By Noah Rothstein
U.S. natural gas producers are hoping climate-conscious electric and gas exporters will pay additional premiums to safeguard the environment. Premiums for “greener gas” have been certified as coming from low-emission operations or renewable sources such as landfills.
EQT Corp, Chesapeake Energy, and liquefied natural gas firms Cheniere Energy and NextDecade Corp are among the companies considering low-carbon certifications from groups such as Denver-based Project Canary. Prices for gas certified as “responsibly produced” and contributing fewer emissions could reach 5% above market prices, or up to 15-cents per thousand cubic feet (mcf), proponents said.
EQT. Corp, America’s largest natural gas driller, has already made the step to set a target to eliminate emissions from its operations and energy use in just four years. The harder problem will be tackling pollution from customers.
So far, not many customers have been willing to pay the premium. Some European buyers have shunned U.S. shale gas, and several U.S. cities, including New York and San Francisco, have sought to ban new residential gas connections over environmental concerns.
During the pandemic, U.S. gas prices fell to a 25-year low average of $2.11 per mcf. Idle drillers pushed U.S. gas output down 2%, the first annual drop in four years. While power plants consumed a record amount of gas in 2020, wind and solar gained market share as preferred alternatives to coal for electric generation. With the economy recovering, U.S. benchmark gas prices are up over 40% this year to about $3.70 per mcf.
“When you’re talking about trillions of cubic feet of global gas production, mere pennies in price movement can make all the difference between profitability and losses,” said Kentaro Kawamori, chief executive of Persefoni, which develops tools to measure a company’s carbon footprint.
Utilities, the biggest gas buyers, have endorsed net-zero emissions targets, “but it is not being translated into procurement departments,” said Chris Kalnin, chief executive of U.S. shale gas producer BKV Corp.
Accounting for about 7% of U.S. production, Cheniere is the largest buyer of natural gas in the U.S. for its LNG plants. It believes cleaner gas may become a requirement for producers and exporters.
“We don’t expect to pay a premium, we don’t expect to collect a premium” for gas certified as greener, said Anatol Feygin, chief commercial officer at Cheniere.
One problem is the lack of standard measures. Cheniere has launched an effort with five shale firms to evaluate and measure emissions, said Feygin.

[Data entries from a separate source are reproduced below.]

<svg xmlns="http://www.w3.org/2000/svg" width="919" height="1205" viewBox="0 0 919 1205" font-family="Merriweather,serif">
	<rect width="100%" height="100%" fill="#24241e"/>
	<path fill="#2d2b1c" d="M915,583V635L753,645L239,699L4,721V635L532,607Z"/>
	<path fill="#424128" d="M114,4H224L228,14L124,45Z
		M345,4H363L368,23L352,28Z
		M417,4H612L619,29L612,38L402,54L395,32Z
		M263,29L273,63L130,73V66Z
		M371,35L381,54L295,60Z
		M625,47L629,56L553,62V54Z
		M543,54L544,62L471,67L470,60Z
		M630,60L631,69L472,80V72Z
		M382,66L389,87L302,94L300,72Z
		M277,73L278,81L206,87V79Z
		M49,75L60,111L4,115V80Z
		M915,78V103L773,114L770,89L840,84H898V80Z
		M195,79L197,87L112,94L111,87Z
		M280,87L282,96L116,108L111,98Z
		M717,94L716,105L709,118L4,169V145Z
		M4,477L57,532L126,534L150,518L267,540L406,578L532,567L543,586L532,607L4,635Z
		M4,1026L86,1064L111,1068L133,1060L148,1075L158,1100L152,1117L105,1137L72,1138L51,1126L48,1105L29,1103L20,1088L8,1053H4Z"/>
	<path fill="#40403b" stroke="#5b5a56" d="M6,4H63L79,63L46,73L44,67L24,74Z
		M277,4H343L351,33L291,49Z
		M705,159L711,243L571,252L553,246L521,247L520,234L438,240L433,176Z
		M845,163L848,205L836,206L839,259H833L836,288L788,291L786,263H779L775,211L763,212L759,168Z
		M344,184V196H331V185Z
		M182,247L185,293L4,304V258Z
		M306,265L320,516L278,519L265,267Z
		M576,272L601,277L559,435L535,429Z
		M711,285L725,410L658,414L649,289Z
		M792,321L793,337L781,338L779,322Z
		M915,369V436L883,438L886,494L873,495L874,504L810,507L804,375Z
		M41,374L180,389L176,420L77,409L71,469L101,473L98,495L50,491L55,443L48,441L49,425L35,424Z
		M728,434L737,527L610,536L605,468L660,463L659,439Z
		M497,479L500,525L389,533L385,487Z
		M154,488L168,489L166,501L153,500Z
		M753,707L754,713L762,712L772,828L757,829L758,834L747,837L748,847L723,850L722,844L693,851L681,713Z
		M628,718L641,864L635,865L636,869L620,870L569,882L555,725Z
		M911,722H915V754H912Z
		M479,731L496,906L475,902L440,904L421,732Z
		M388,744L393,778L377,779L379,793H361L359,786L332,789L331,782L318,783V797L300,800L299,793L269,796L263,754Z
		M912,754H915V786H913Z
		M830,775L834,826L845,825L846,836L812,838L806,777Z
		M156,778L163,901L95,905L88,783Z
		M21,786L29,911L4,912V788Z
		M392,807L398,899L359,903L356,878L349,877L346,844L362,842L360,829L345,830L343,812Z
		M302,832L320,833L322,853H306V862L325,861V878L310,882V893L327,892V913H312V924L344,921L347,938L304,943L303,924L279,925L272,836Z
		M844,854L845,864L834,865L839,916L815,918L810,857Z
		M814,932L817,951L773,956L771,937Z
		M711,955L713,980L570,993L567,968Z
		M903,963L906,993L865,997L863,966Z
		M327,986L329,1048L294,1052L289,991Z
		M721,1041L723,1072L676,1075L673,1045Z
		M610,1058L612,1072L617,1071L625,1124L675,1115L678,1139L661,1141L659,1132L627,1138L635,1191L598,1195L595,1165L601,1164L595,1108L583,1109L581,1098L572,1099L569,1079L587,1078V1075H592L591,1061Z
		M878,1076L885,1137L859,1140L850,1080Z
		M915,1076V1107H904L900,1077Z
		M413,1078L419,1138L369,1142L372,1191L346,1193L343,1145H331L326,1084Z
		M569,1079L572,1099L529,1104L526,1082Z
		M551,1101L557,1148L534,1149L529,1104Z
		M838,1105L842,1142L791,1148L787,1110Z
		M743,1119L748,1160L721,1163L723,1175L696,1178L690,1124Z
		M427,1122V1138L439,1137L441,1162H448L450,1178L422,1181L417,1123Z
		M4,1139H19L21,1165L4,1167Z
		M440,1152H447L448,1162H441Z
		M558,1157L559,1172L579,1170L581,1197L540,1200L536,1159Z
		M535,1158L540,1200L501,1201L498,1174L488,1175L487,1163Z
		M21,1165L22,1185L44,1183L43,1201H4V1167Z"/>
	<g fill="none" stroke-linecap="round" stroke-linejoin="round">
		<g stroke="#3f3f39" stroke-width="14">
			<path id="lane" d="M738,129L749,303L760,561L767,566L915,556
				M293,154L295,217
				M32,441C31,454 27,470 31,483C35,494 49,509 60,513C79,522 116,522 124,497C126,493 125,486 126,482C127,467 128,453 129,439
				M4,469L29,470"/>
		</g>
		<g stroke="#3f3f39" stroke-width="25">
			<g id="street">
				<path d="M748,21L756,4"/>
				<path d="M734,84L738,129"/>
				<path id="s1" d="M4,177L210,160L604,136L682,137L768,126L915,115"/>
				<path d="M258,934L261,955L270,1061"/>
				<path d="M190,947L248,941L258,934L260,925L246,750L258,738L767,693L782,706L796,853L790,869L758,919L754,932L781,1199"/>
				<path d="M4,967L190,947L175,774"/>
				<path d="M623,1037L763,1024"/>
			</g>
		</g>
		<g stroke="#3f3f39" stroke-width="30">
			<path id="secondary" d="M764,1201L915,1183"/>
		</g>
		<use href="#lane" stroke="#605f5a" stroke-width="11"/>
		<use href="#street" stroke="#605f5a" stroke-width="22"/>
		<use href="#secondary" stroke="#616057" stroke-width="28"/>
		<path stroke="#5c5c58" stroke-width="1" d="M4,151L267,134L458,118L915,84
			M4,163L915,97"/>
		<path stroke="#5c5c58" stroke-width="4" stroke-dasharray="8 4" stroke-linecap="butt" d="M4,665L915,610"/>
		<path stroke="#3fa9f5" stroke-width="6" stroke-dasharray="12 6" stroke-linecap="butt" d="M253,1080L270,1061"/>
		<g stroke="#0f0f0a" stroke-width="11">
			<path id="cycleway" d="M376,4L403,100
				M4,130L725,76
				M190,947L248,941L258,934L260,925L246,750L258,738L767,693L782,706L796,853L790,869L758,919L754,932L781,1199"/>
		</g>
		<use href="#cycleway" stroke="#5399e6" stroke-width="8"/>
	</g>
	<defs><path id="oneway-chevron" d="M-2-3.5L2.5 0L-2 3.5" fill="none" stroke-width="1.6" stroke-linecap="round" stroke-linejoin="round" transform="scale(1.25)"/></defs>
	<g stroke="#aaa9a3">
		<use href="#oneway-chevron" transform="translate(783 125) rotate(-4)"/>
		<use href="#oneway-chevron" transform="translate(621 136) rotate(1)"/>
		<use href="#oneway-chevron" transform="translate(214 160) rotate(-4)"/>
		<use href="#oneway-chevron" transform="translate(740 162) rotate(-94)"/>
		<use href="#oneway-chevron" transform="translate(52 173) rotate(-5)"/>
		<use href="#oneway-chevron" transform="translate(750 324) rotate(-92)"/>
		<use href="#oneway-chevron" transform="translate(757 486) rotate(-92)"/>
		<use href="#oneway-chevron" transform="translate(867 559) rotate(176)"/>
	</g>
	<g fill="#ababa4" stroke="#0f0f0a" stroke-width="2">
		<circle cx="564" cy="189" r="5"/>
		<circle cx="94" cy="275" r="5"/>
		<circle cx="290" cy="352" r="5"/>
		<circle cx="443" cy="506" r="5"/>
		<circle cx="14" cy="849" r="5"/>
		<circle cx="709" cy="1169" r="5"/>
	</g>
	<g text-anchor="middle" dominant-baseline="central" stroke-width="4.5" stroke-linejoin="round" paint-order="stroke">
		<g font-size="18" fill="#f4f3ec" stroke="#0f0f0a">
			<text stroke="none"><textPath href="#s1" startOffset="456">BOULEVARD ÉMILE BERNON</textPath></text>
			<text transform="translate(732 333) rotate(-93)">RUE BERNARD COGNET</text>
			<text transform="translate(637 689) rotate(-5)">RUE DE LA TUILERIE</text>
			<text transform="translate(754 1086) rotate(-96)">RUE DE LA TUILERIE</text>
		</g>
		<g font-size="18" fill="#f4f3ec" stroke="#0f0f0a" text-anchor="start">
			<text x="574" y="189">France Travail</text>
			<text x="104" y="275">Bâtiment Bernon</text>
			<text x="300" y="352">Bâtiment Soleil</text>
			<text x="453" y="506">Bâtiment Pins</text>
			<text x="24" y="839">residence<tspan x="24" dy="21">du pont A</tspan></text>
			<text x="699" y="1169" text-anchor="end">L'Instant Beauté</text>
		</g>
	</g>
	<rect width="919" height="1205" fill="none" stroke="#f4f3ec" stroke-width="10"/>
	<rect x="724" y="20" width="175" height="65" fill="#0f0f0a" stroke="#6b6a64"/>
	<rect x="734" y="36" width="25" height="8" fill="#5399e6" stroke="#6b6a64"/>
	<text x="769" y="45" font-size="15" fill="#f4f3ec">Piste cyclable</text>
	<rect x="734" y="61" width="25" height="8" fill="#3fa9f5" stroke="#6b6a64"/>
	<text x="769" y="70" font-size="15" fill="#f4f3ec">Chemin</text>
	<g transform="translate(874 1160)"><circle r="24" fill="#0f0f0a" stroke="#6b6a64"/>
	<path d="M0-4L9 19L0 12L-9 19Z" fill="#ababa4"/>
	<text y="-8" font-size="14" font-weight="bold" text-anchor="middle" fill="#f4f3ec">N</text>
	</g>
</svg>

Pension funds and other big institutional stock market investors also want energy firms to reduce their carbon footprints. Producers who account for 10% to 11% of U.S. gas production have embraced ratings, mostly with Project Canary, a foundation involved with the energy ESG marketplace.
No utilities have built low-emissions sources into routine gas purchases, although some, like New Jersey Natural Gas, have purchased cleaner gas for small portions of their operations.
Gas produced from animal farms and landfills, called renewable natural gas, sells at a premium to market rates. Still, supplies of the niche fuel are vastly more limited than conventional gas and very costly.
“It does not take a lot of [renewable natural gas] to get a whole lot of climate bang for your buck,” said Aaron Ruby, a spokesman for Dominion Energy Inc.
Dominion plans to collect renewable natural gas from livestock farms that would capture 3.5 million metric tons of carbon dioxide (CO2) equivalent emissions per year.